Hi, I am a US citizen and have been living in Germany for over 30 years. I was self employed the entire time and am now recently retired. Over the years, I was told by the German finance office and also by my CPA that I do not have to pay or even file US taxes. Since the start of FATCA, I have learned that this is not correct and I should have been filing the entire time. Since I am now retired, I have no intentions of filing back taxes to the US. MY question is..... since I have no assets in the US and do not intend to return, what can the US do if the IRS assesses fines for not filing taxes or FBAR reports, and I just ignore them?


----------



## Bevdeforges (Nov 16, 2007)

OK, the "fines" for not filing income taxes come down to a percentage of the taxes owed. Chances are, you owed no (or very little) tax so even if you "fessed up" your penalty would be pretty much negligible. There is also the fact that IRS agents are expected to return a certain "average" return over all the cases they audit and pursue. That further reduces the chances of your being caught out - and with no assets in the US, there's darned little they can do about it even if they do decide you owe back taxes.

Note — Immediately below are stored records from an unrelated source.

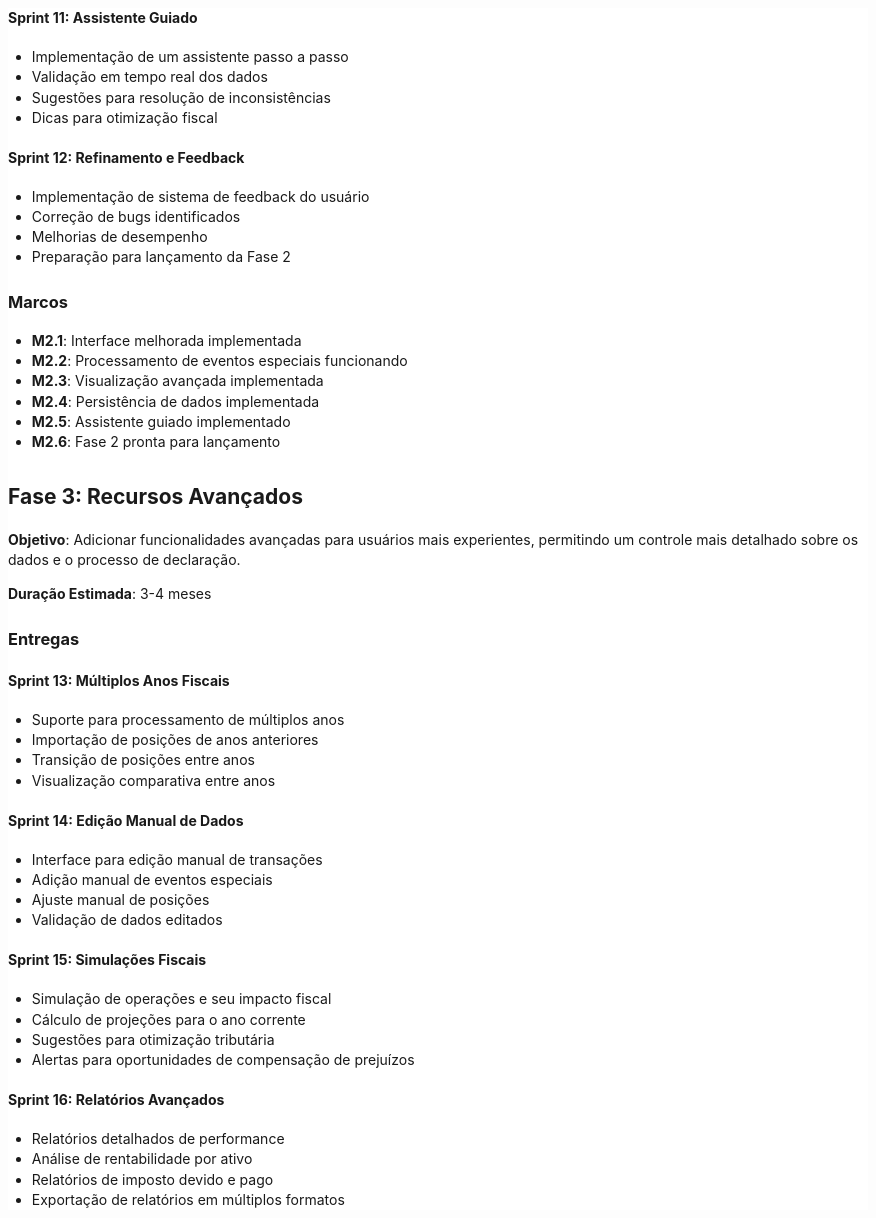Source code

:#### Sprint 11: Assistente Guiado
- Implementação de um assistente passo a passo
- Validação em tempo real dos dados
- Sugestões para resolução de inconsistências
- Dicas para otimização fiscal

#### Sprint 12: Refinamento e Feedback
- Implementação de sistema de feedback do usuário
- Correção de bugs identificados
- Melhorias de desempenho
- Preparação para lançamento da Fase 2

### Marcos
- **M2.1**: Interface melhorada implementada
- **M2.2**: Processamento de eventos especiais funcionando
- **M2.3**: Visualização avançada implementada
- **M2.4**: Persistência de dados implementada
- **M2.5**: Assistente guiado implementado
- **M2.6**: Fase 2 pronta para lançamento

## Fase 3: Recursos Avançados

**Objetivo**: Adicionar funcionalidades avançadas para usuários mais experientes, permitindo um controle mais detalhado sobre os dados e o processo de declaração.

**Duração Estimada**: 3-4 meses

### Entregas

#### Sprint 13: Múltiplos Anos Fiscais
- Suporte para processamento de múltiplos anos
- Importação de posições de anos anteriores
- Transição de posições entre anos
- Visualização comparativa entre anos

#### Sprint 14: Edição Manual de Dados
- Interface para edição manual de transações
- Adição manual de eventos especiais
- Ajuste manual de posições
- Validação de dados editados

#### Sprint 15: Simulações Fiscais
- Simulação de operações e seu impacto fiscal
- Cálculo de projeções para o ano corrente
- Sugestões para otimização tributária
- Alertas para oportunidades de compensação de prejuízos

#### Sprint 16: Relatórios Avançados
- Relatórios detalhados de performance
- Análise de rentabilidade por ativo
- Relatórios de imposto devido e pago
- Exportação de relatórios em múltiplos formatos

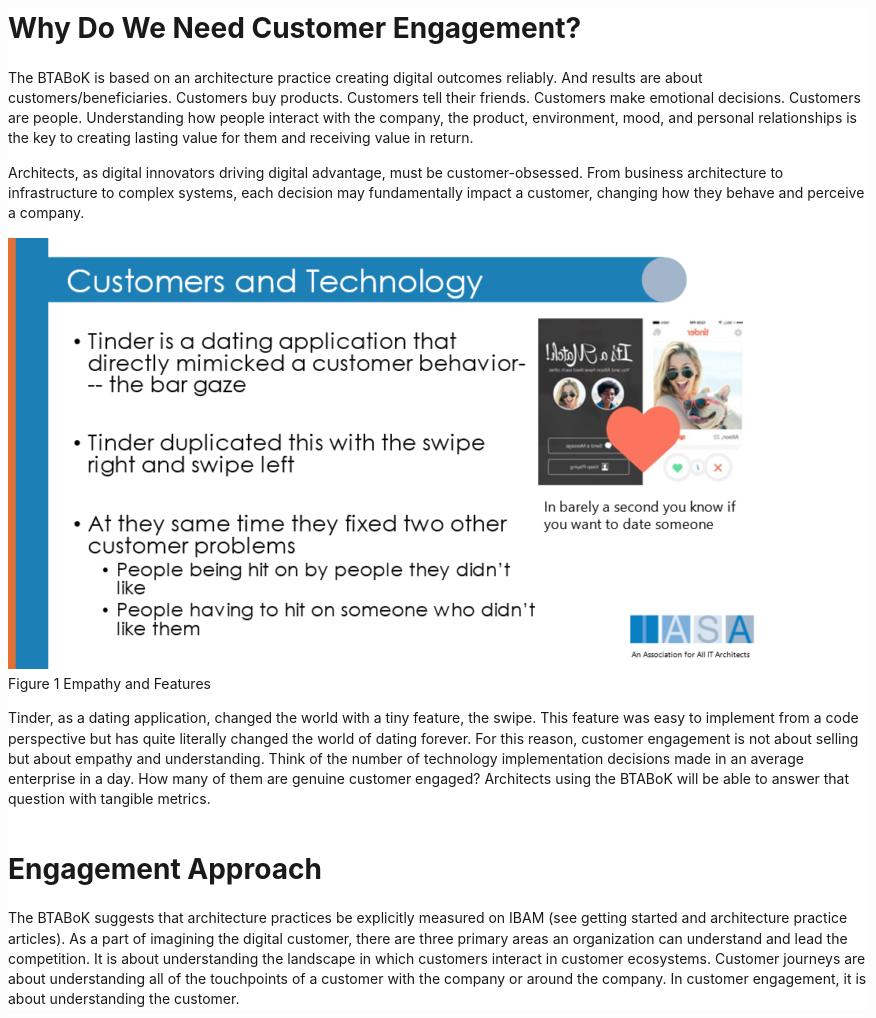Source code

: # Why Do We Need Customer Engagement?

The BTABoK is based on an architecture practice creating digital outcomes reliably. And results are about customers/beneficiaries. Customers buy products. Customers tell their friends. Customers make emotional decisions. Customers are people. Understanding how people interact with the company, the product, environment, mood, and personal relationships is the key to creating lasting value for them and receiving value in return.

Architects, as digital innovators driving digital advantage, must be customer-obsessed. From business architecture to infrastructure to complex systems, each decision may fundamentally impact a customer, changing how they behave and perceive a company.

![image001](media/engagement001.png)
<br>Figure 1 Empathy and Features

Tinder, as a dating application, changed the world with a tiny feature, the swipe. This feature was easy to implement from a code perspective but has quite literally changed the world of dating forever. For this reason, customer engagement is not about selling but about empathy and understanding. Think of the number of technology implementation decisions made in an average enterprise in a day. How many of them are genuine customer engaged? Architects using the BTABoK will be able to answer that question with tangible metrics.

# Engagement Approach

The BTABoK suggests that architecture practices be explicitly measured on IBAM (see getting started and architecture practice articles). As a part of imagining the digital customer, there are three primary areas an organization can understand and lead the competition. It is about understanding the landscape in which customers interact in customer ecosystems. Customer journeys are about understanding all of the touchpoints of a customer with the company or around the company. In customer engagement, it is about understanding the customer.

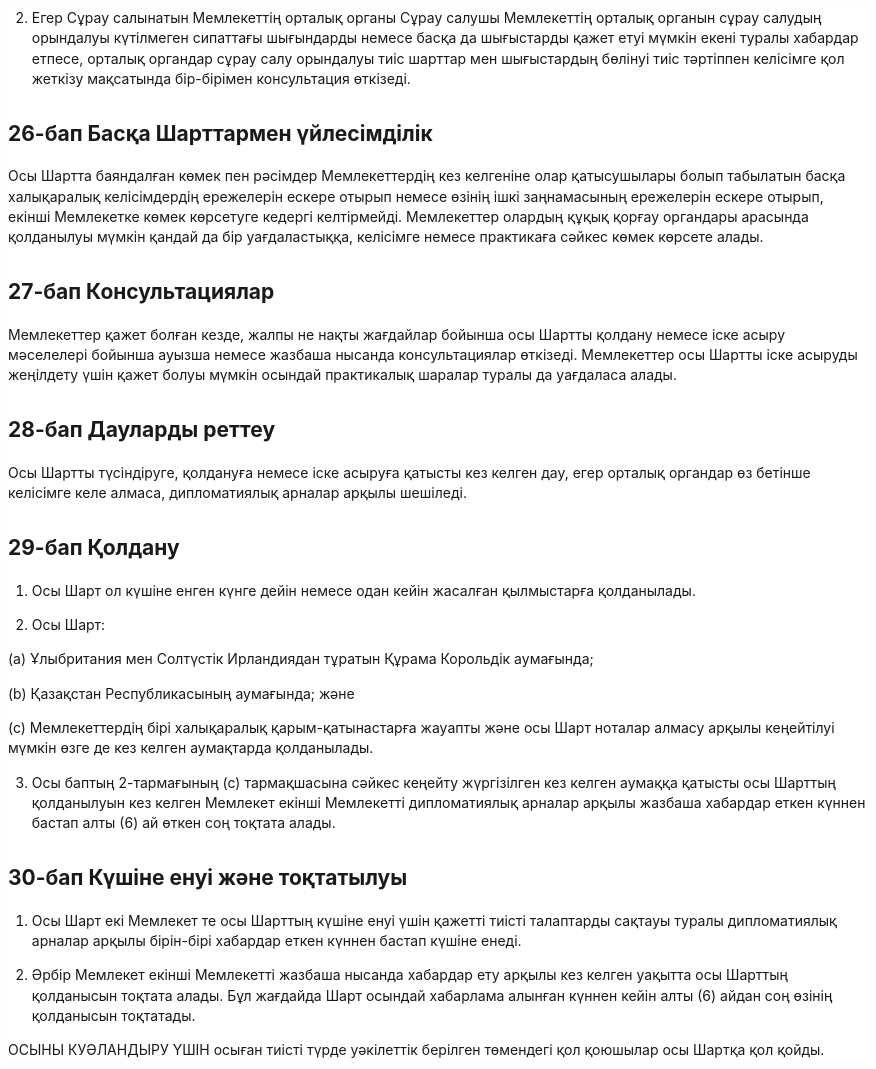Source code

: 2. Егер Сұрау салынатын Мемлекеттің орталық органы Сұрау салушы Мемлекеттің орталық органын сұрау салудың орындалуы күтілмеген сипаттағы шығындарды немесе басқа да шығыстарды қажет етуі мүмкін екені туралы хабардар етпесе, орталық органдар сұрау салу орындалуы тиіс шарттар мен шығыстардың бөлінуі тиіс тәртіппен келісімге қол жеткізу мақсатында бір-бірімен консультация өткізеді.

## 26-бап Басқа Шарттармен үйлесімділік

Осы Шартта баяндалған көмек пен рәсімдер Мемлекеттердің кез келгеніне олар қатысушылары болып табылатын басқа халықаралық келісімдердің ережелерін ескере отырып немесе өзінің ішкі заңнамасының ережелерін ескере отырып, екінші Мемлекетке көмек көрсетуге кедергі келтірмейді. Мемлекеттер олардың құқық қорғау органдары арасында қолданылуы мүмкін қандай да бір уағдаластыққа, келісімге немесе практикаға сәйкес көмек көрсете алады.

## 27-бап Консультациялар

Мемлекеттер қажет болған кезде, жалпы не нақты жағдайлар бойынша осы Шартты қолдану немесе іске асыру мәселелері бойынша ауызша немесе жазбаша нысанда консультациялар өткізеді. Мемлекеттер осы Шартты іске асыруды жеңілдету үшін қажет болуы мүмкін осындай практикалық шаралар туралы да уағдаласа алады.

## 28-бап Дауларды реттеу

Осы Шартты түсіндіруге, қолдануға немесе іске асыруға қатысты кез келген дау, егер орталық органдар өз бетінше келісімге келе алмаса, дипломатиялық арналар арқылы шешіледі.

## 29-бап Қолдану

1. Осы Шарт ол күшіне енген күнге дейін немесе одан кейін жасалған қылмыстарға қолданылады.

2. Осы Шарт:

(а) Ұлыбритания мен Солтүстік Ирландиядан тұратын Құрама Корольдік аумағында;

(b) Қазақстан Республикасының аумағында; және

(c) Мемлекеттердің бірі халықаралық қарым-қатынастарға жауапты және осы Шарт ноталар алмасу арқылы кеңейтілуі мүмкін өзге де кез келген аумақтарда қолданылады.

3. Осы баптың 2-тармағының (с) тармақшасына сәйкес кеңейту жүргізілген кез келген аумаққа қатысты осы Шарттың қолданылуын кез келген Мемлекет екінші Мемлекетті дипломатиялық арналар арқылы жазбаша хабардар еткен күннен бастап алты (6) ай өткен соң тоқтата алады.

## 30-бап Күшіне енуі және тоқтатылуы

1. Осы Шарт екі Мемлекет те осы Шарттың күшіне енуі үшін қажетті тиісті талаптарды сақтауы туралы дипломатиялық арналар арқылы бірін-бірі хабардар еткен күннен бастап күшіне енеді.

2. Әрбір Мемлекет екінші Мемлекетті жазбаша нысанда хабардар ету арқылы кез келген уақытта осы Шарттың қолданысын тоқтата алады. Бұл жағдайда Шарт осындай хабарлама алынған күннен кейін алты (6) айдан соң өзінің қолданысын тоқтатады.

ОСЫНЫ КУӘЛАНДЫРУ ҮШІН осыған тиісті түрде уәкілеттік берілген төмендегі қол қоюшылар осы Шартқа қол қойды.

The FBAR stuff has been around for a LONG time now and I have yet to hear of any case where they have pursued someone simply for failure to file, unless there is a significant tax liability related to the case. Still, with this new FATCA stuff, it remains to be seen how they will ultimately go after this side of things. But one can hope they will continue to pursue only the more lucrative cases (which is how it normally works).

Net-net, I'd say you're better off to just continue to lay low and stay off their radar until and unless you get some sort of correspondence from them. (Don't hold your breath.)
Cheers,
Bev


----------



## Weston1959 (Mar 25, 2015)

Thanks for your input, Bev. Your comments pretty well sum up my plans....


----------